# DATA
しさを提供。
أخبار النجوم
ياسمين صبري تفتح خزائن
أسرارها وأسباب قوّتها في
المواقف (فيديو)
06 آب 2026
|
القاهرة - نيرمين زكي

...

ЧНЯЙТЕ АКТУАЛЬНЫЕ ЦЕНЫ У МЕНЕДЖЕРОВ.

* * *

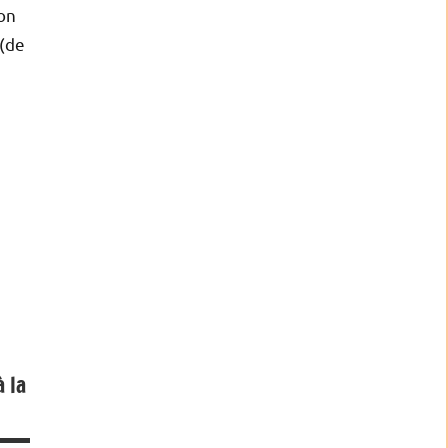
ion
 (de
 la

# WHAT IS EXPECTED
The answer is the lines above between the line holding "أخبار النجوم" and the line holding "القاهرة - نيرمين زكي", inclusive, each written out exactly, and no others.

# TASK SOLUTION
أخبار النجوم
ياسمين صبري تفتح خزائن
أسرارها وأسباب قوّتها في
المواقف (فيديو)
06 آب 2026
|
القاهرة - نيرمين زكي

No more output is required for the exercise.